ATLANTA (Legal Newsline) - The full court of the United States Court of Appeals for the 11th Circuit has rejecsted a request for a rehearing of a three-judge panel's January ruling involving a quid pro quo between a company and a union.
The Obama administration had filed an amicus brief on behalf of the union. The initial case involved Martin Mulhall, an employee of Hollywood, Fla.-area Mardi Gras Gaming, who sued after Mardi Gras entered into an agreement with Unite Here Local 355 union officials with free legal assistance from the National Right to Work Foundation in 2008.
The company said it would furnish employees' personal contact information (including home addresses), grant union operatives access to company facilities for the purpose of organizing through a coercive card check campaign. It also promised to refrain from speaking disparagingly about unions.
The union, in return for Mardi Gras' assistance in organizing, would fund a campaign to support a gambling ballot initiative. It also pledged not to picket, boycott, or strike the facility.
There is a federal law that prevents unions from agreeing to undermine workers' rights in exchange for concessions from management explicitly prohibits employers from giving "any money or other thing of value" to unions.
Mulhall sued Unite Here Local 355 and Mardi Gras in 2008, arguing that the company's organizing assistance to the union is of substantial monetary value to the union.

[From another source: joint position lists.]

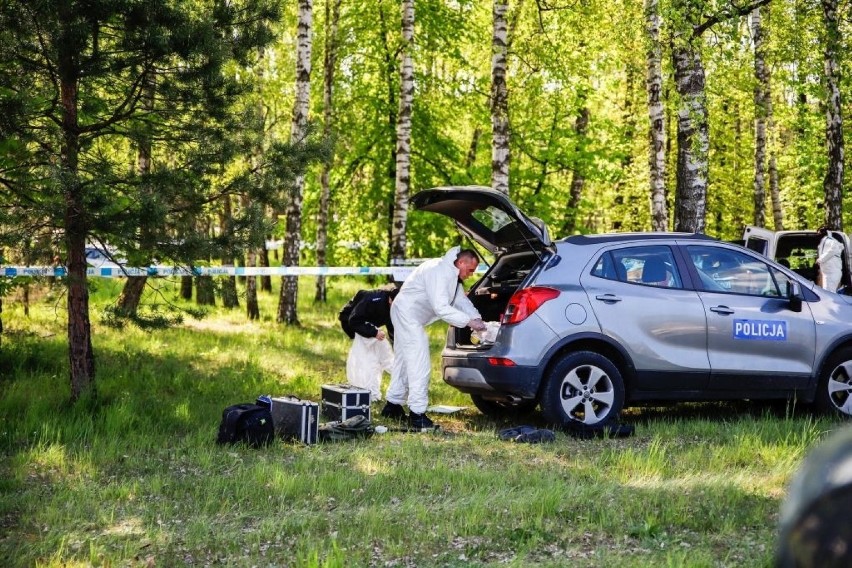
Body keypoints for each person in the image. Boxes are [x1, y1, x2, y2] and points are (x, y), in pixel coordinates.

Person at [381, 247, 487, 430]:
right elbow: (441, 307)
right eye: (470, 270)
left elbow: (461, 301)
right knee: (419, 363)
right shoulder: (438, 270)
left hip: (405, 313)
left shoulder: (453, 278)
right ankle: (417, 415)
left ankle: (392, 405)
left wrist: (477, 318)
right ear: (461, 263)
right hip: (408, 315)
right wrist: (469, 322)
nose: (471, 275)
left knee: (404, 361)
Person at [339, 286, 399, 401]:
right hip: (351, 321)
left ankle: (374, 391)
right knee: (368, 360)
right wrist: (374, 332)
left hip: (367, 323)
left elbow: (392, 328)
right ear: (390, 300)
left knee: (379, 355)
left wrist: (398, 347)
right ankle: (366, 391)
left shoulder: (393, 306)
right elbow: (354, 320)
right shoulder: (373, 300)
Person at [816, 225, 843, 292]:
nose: (818, 234)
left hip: (831, 273)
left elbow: (833, 250)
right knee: (829, 292)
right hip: (829, 273)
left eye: (819, 232)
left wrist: (820, 260)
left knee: (830, 294)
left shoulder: (830, 241)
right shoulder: (826, 241)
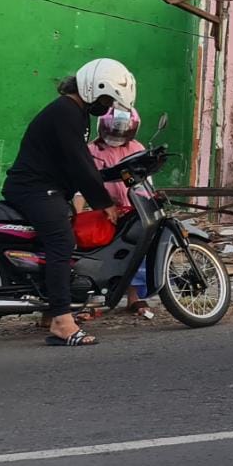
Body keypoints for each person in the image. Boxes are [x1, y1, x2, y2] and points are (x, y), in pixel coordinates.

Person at [2, 58, 137, 347]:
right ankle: (63, 322)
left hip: (44, 189)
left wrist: (110, 176)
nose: (106, 105)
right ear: (91, 88)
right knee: (61, 241)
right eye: (105, 98)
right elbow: (79, 164)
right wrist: (103, 202)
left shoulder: (74, 113)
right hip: (34, 189)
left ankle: (49, 311)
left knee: (53, 241)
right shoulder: (66, 112)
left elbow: (82, 161)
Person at [83, 106, 154, 320]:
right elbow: (83, 185)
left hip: (133, 210)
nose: (117, 136)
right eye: (113, 131)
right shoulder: (92, 151)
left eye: (122, 131)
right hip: (102, 212)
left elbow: (138, 181)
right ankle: (94, 299)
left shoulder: (135, 149)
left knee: (137, 253)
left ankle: (134, 297)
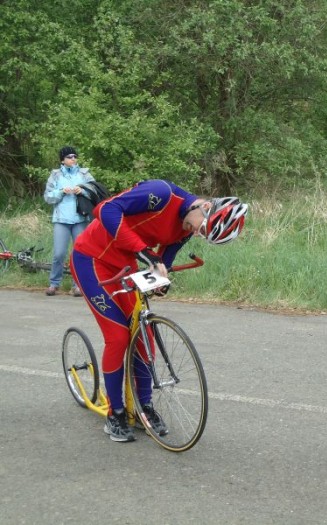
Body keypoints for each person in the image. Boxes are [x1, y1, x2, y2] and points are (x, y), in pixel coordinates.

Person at [70, 179, 248, 442]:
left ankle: (145, 407)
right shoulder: (161, 194)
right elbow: (106, 210)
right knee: (118, 337)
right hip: (92, 259)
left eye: (203, 235)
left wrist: (160, 280)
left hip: (125, 266)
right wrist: (144, 252)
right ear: (206, 206)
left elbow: (163, 260)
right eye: (202, 228)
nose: (195, 233)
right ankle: (115, 413)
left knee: (143, 337)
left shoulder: (187, 228)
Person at [43, 146, 94, 296]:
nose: (73, 159)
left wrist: (83, 191)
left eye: (75, 156)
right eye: (69, 157)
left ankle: (77, 285)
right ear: (62, 160)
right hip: (61, 219)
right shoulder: (55, 175)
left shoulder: (85, 174)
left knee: (79, 253)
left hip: (80, 219)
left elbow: (95, 191)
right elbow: (47, 197)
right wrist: (60, 192)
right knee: (59, 253)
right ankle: (54, 284)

The U.S. District Court for the Southern District of Florida dismissed the complaint. Mulhall appealed to the 11thCircuit. A three-judge panel for the Eleventh Circuit agreed with Mulhall and reversed the district court ruling.
Mardi Gras and Unite Here petitioned for an en banc hearing. The Obama administration's Justice and Labor Department and National Labor Relations Board Acting General Counsel Lafe Solomon filed an amicus brief supporting the union lawyers' position.
The full court rejected the petition - without a poll - for the en banc hearing. The court observed that not one of its regular active judges requested the poll on whether to grant the union lawyers' request for rehearing.
"Union bosses and the Obama Administration have failed to roll back a major, precedent-setting victory for workers," said Mark Mix, President of the National Right to Work Foundation, which provided free legal assistance for Mr. Mulhall.
"Today, the court reaffirmed that union organizing is indeed a thing of value to union bosses who want to sell out workers to pave the way for monopoly control over a workplace."